- **Data for this task**
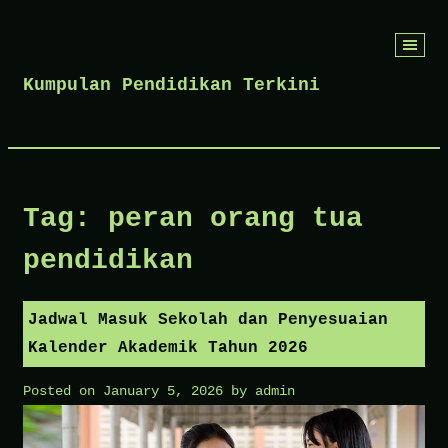
Skip
to
Kumpulan Pendidikan Terkini
content
Tag:
peran orang tua
pendidikan
Jadwal Masuk Sekolah dan Penyesuaian
Kalender Akademik Tahun 2026
Posted on
January 5, 2026
by
admin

- **Aim of the exercise**
Transcribe every line of text from the records above, in order, without changing it. Leave the pictures out.

- **Solution to this problem**
Skip
to
Kumpulan Pendidikan Terkini
content
Tag:
peran orang tua
pendidikan
Jadwal Masuk Sekolah dan Penyesuaian
Kalender Akademik Tahun 2026
Posted on
January 5, 2026
by
admin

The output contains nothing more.